Citadel Review

Citadel
Eight years ago, international spy agency Citadel was wiped out by a shadowy organisation called Manticore; the surviving agents’ memories erased. Now happily married and with no recollection of his secret agent past, Mason Kane (Madden) finds himself dragged into a world of espionage, partnered with Agent Nadia Sinh (Chopra Jonas) to thwart Manticore’s nefarious plans.

by James Dyer |

Streaming on: Prime Video

Episodes viewed: 3 of 6

The Russo brothers have been making Bond films in one form or another for the better part of a decade now. They brought old-school espionage to the MCU in The Winter Soldier, turned Chris Hemsworth into a (nearly) unstoppable force in Extraction, and played spy games with Ryan Gosling in The Gray Man. Given they wear their Q Branch decoder rings with such obvious pride, it’s little wonder Amazon came to them with this monstrously expensive, multi-series Bond-homage. But while MI6's finest is keenly felt throughout this flagship US series (satellite shows set in India, Mexico, Spain and Italy are in production), Citadel’s Bond inspiration is categorically Roger Moore over Daniel Craig.

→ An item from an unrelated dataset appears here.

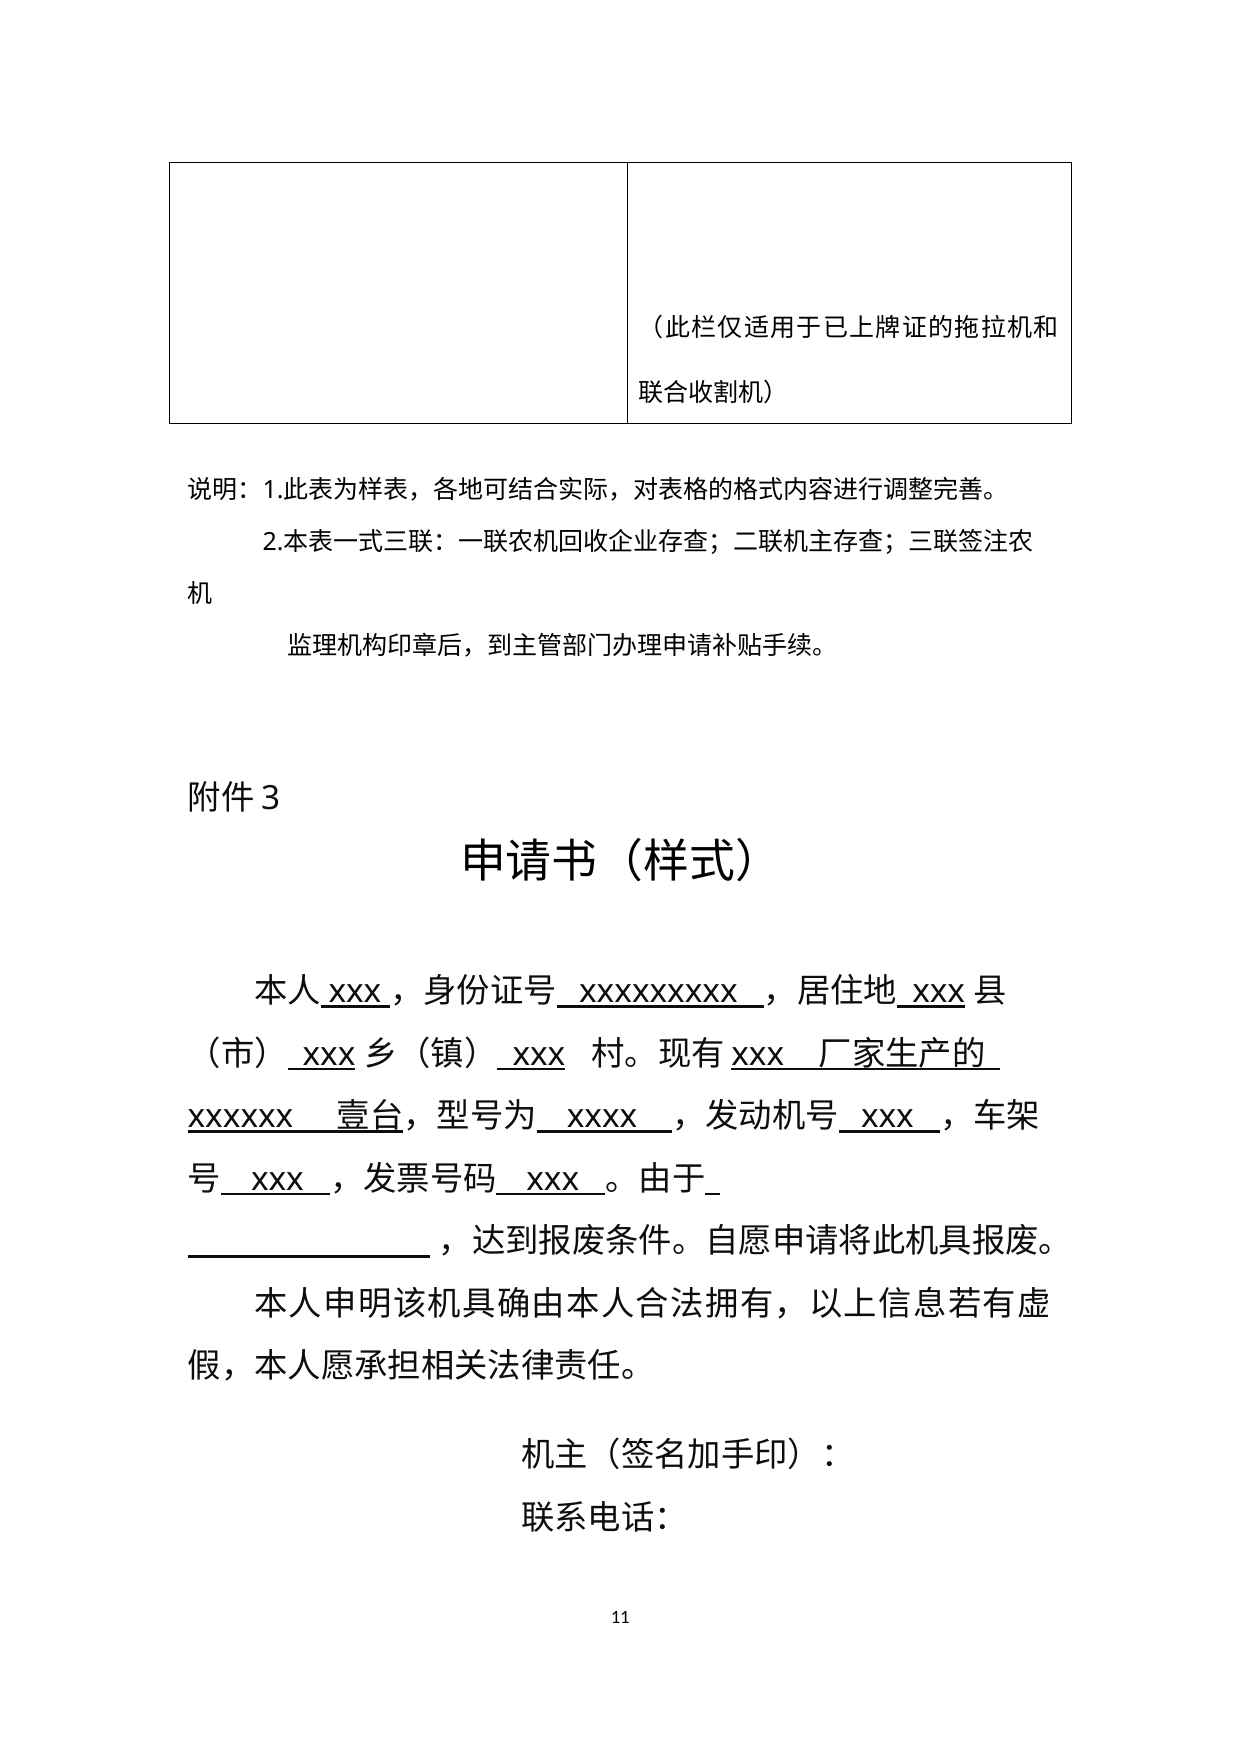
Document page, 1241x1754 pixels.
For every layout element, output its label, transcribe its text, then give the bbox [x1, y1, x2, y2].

The show begins, as all spy yarns should, with a mission in progress. We’re introduced to Richard Madden’s square-jawed super-spy Mason Kane (a dependably heroic moniker, but no Tyler Rake) on a train through the Alps, enjoying light flirtation with workplace rival Nadia Sinh (a devilishly good Priyanka Chopra Jonas, clearly living her best life) while in pursuit of a nuclear briefcase. Five minutes and one bathroom brawl later, not only is Citadel burned, but the Backstop has been initiated, erasing Kane and Sinh’s memories while leaving them for dead in the kind of enhanced redundancy package you might expect from Sports Direct.

Bombastic action is doled out at regular intervals and the leads’ electrifying sexual tension could power a small city for weeks.

Overtly playful, Citadel is quick to demonstrate that witty bons mots and unflappable cool take priority over functional spycraft here. International spy agency Citadel (Espionnes Sans Frontières?) is at odds with Manticore (not an acronym, just a scary name), a diabolical cabal of the world’s super-rich. And while the frenetic action pulls no punches (or knees, or knives, or sharp bits of glass), it’s clear from the off that Citadel’s world belongs more to G.I. Joe than Jason Bourne.

Richard Madden, having flexed his muscles in Bodyguard, feels oddly cast as Citadel’s amnesiac spy: a grim-faced straight-man in a goofy action romp where shoes transform on command (“Activate ski boots!”) and agents’ personalities are backed up to iCloud. If the tone is uneven, it’s likely linked to the departure of original writers Josh Appelbaum and André Nemec, who bailed in 2021, leaving the Russos to draft David Weil as replacement showrunner and prompting extensive reshoots that reportedly gobbled much of the show’s whopping $300 million budget.

But if you can get past all that and embrace a daft conspiracy caper in which Lesley Manville plots global domination while diligently pruning her roses (“They’re needy little wankers”) and Stanley Tucci carries memories around in a syringe, Citadel is surprisingly fun. Bombastic action is doled out at regular intervals and the leads’ electrifying sexual tension — all but undressing each other with every thirsty glance — could power a small city for weeks. It’s difficult to care overly about the geo-political twaddle (quite what the localised spin-off shows will contribute to Citadel’s ‘mythology’ is anyone’s guess), but standing as it does at a daffy halfway point between late-season Alias and the camp end of the Bond spectrum, there’s some gigglesome enjoyment to be had.

Not the world-changing mega-show Amazon might have wanted, but neither is it a total misfire. Imagine an action-packed Owen Wilson spy comedy without Owen Wilson (or excessive comedy) and you won’t be too far from the mark.